Exercise instructions
1. Return the passage from "Can Ribadu truly" to "Prison finishing school?" in the commentary on Nigerian politics, copied word for word.
2. In the commentary on Nigerian politics, what year is given for Ribadu's statement calling the PDP "a disaster and a total failure"?

Selected extract
■ ■ ■ ■ ■
Among the key areas he listed that he will tackle head-on once elected, is education and this sector needs a lot of attention.  But if Dr. Modibbo’s track record the NTI and UBEC are to be the yardstick by which to judge him and gauge the seriousness of his intent, then as far as my vote goes, he should forget his gubernatorial ambition.  And Adamawa state should be prepared for more of what obtained in the recent past.  Contract awards galore.  Nepotism.  Cronyism.  Can the state survive this mode of leadership again so soon after coming out of the misadventure perpetrated by the carpetbaggers recently kicked-out?  Adamawa state reminds me of one of the classic movies, the Good, The Bad and The Ugly, where bandits will invade a town, raze it to the ground after stealing its valuables and disappear into the sunset.  I hope we are not on the road to perdition.

The people of the state should be careful in choosing their next governor.  Yes, the state needs to be rescued – but from who? Definitely from those with questionable moral standards who may not be averse to dipping their hands in the till to satisfy the cravings of spouses and their relations.  The state needs to be rescued from those who cannot differentiate between the personal and the official.  We just got out of one mess, let’s be careful not to rush into another.

Monday, August 25, 2014

NUHU RIBADU: GENUINE ARTICLE OR PHOTO TRICK




I am at a lost.  Am terribly, completely totally at a loss and I believe I have reached the hopeless junction as far as Nigeria is concerned.  The lust for power exhibited by the defection of Nuhu Ribadu from the All Peoples Congress (APC) to the Peoples Democratic (PDP) is unfathomable, not withstanding his right to freely associate with whomsoever he chooses to associate.  But I believe with the kind of public image he cultivated in the past, it is a cruel deception on the teeming poor Nigerians who erroneously believed he was the genuine article.  May be I am taking the whole thing personal. 

Can Ribadu truly sleep with both eyes open on the same bed with Goodluck Jonathan, whom he classified as “one of the most corrupt Nigerians I ever investigated while at EFCC and his level of corruption even as deputy governor is just disturbing.  PDP is just a disaster and a total failure.  Change is the only panacea”.  This was as recent as 2011.  Or even DSP Alamasiyegh, Jonathan’s boss, who Ribadu humiliated by handcuffing him and dragging him from the comforts of government house, Yenagoa to the imperial feet of Obasanjo?  Or Ahmadu Adamu Mu’azu, the PDP national Chairman, who was forced into self-exile by Ribadu for about two years before returning to be made the national Chairman of a party Ribadu called “a disaster and a total failure? Or the likes of Bode George who was forced to sharpen his kleptocratic tendencies in the Kirikiri Prison finishing school?
■ ■ ■ ■ ■
Source excerpt
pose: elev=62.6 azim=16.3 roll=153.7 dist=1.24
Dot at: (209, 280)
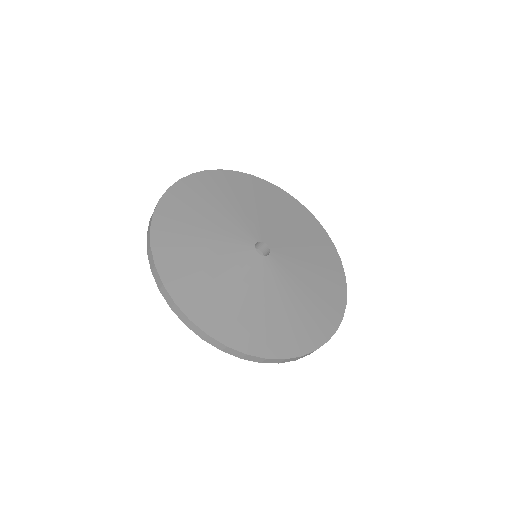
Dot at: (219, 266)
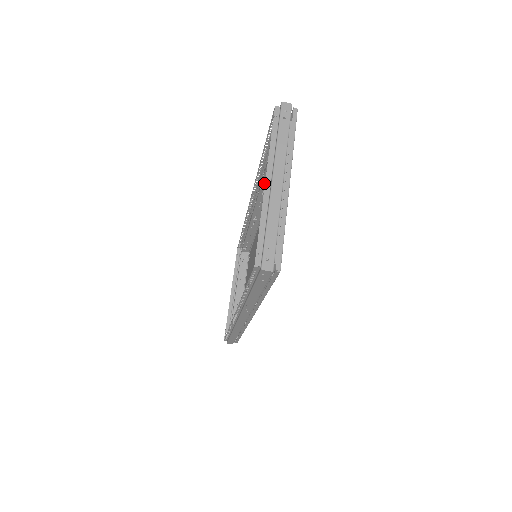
■ ■ ■ ■ ■
Solutions below
1.
Can Ribadu truly sleep with both eyes open on the same bed with Goodluck Jonathan, whom he classified as “one of the most corrupt Nigerians I ever investigated while at EFCC and his level of corruption even as deputy governor is just disturbing.  PDP is just a disaster and a total failure.  Change is the only panacea”.  This was as recent as 2011.  Or even DSP Alamasiyegh, Jonathan’s boss, who Ribadu humiliated by handcuffing him and dragging him from the comforts of government house, Yenagoa to the imperial feet of Obasanjo?  Or Ahmadu Adamu Mu’azu, the PDP national Chairman, who was forced into self-exile by Ribadu for about two years before returning to be made the national Chairman of a party Ribadu called “a disaster and a total failure? Or the likes of Bode George who was forced to sharpen his kleptocratic tendencies in the Kirikiri Prison finishing school?

2. 2011